— EXERCISE INPUTS —
▶

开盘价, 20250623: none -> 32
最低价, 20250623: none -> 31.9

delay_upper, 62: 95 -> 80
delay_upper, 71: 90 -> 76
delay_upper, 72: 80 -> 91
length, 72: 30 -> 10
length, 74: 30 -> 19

◀
▶

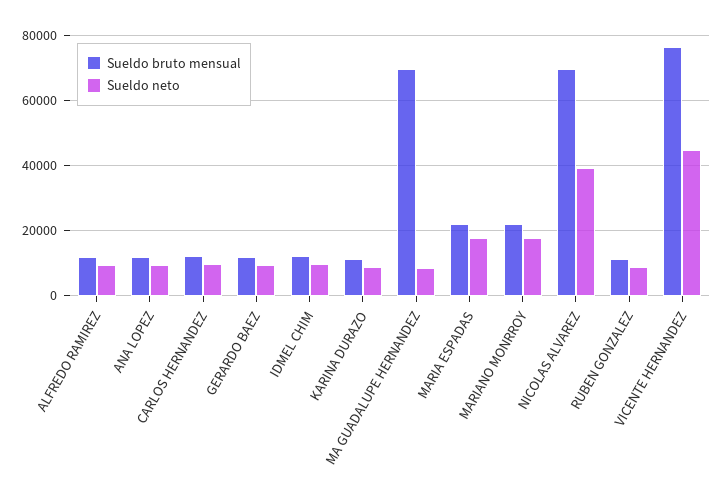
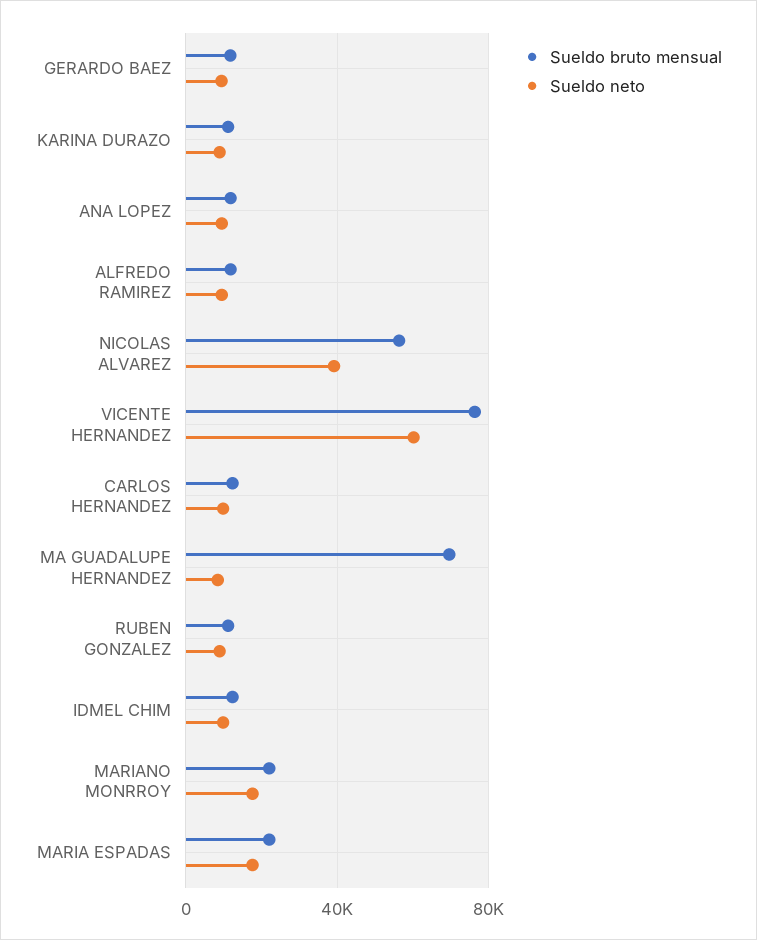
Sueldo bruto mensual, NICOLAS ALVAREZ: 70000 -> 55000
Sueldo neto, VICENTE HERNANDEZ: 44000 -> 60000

◀
▶

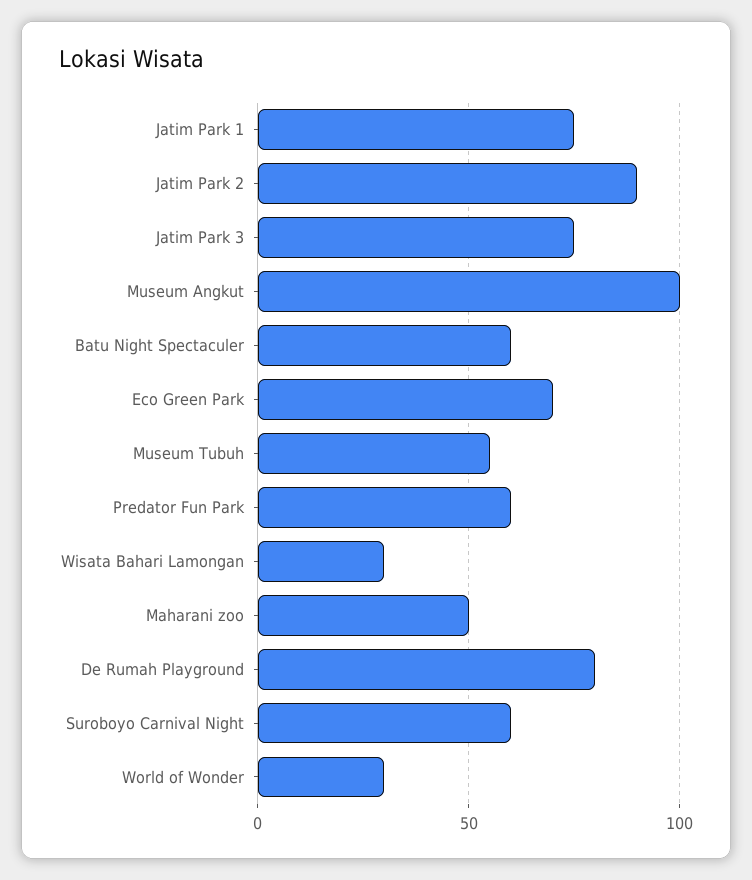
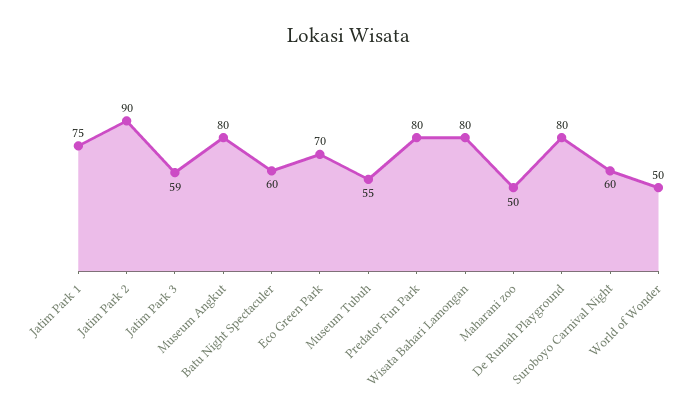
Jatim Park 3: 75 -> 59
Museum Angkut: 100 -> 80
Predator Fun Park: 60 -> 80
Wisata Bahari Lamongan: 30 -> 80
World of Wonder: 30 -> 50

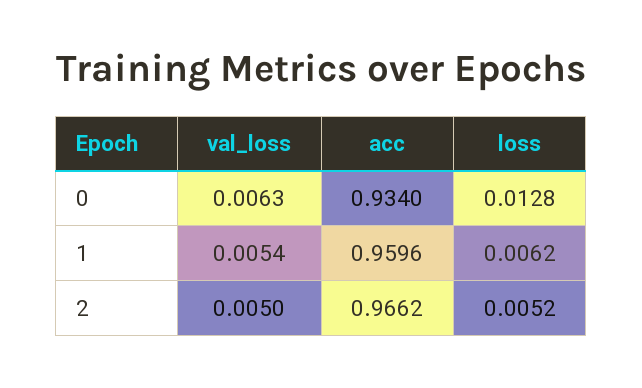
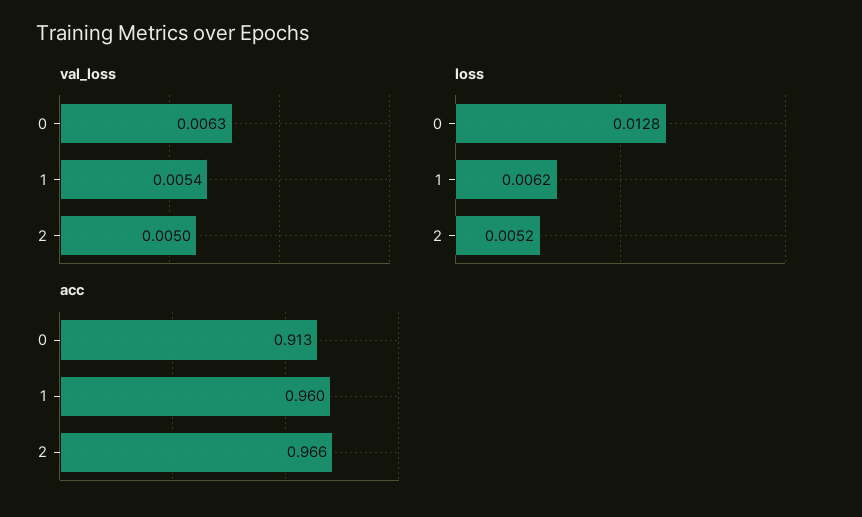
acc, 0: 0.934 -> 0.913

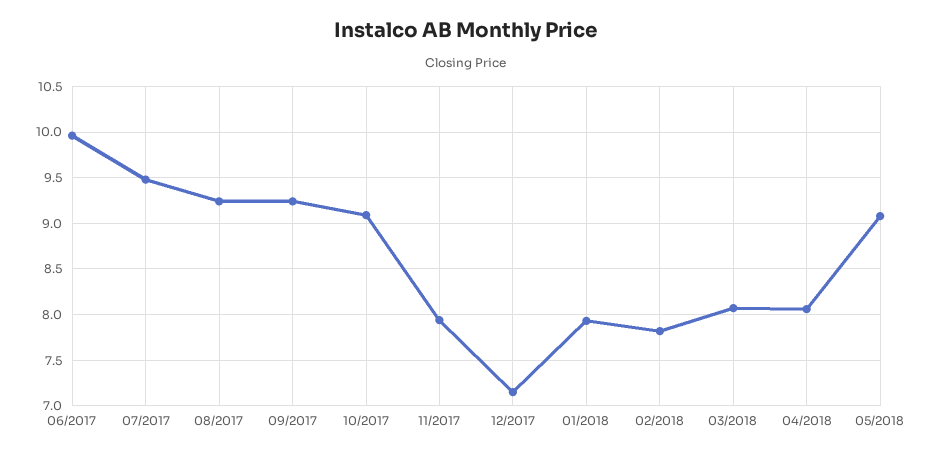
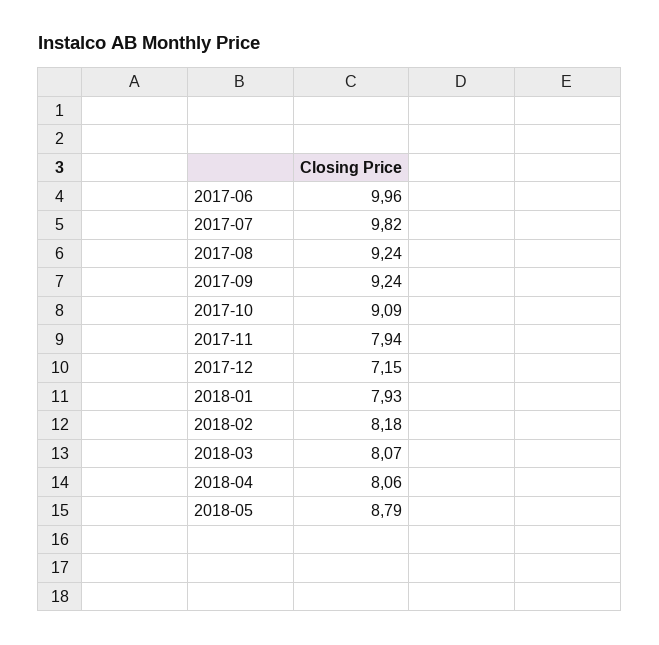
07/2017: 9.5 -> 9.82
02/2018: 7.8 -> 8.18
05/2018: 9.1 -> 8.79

◀

— WORK ITEM —
Would you please show every line of the material above that includes the string "Sueldo"?

— PROBLEM SOLUTION —
Sueldo bruto mensual, NICOLAS ALVAREZ: 70000 -> 55000
Sueldo neto, VICENTE HERNANDEZ: 44000 -> 60000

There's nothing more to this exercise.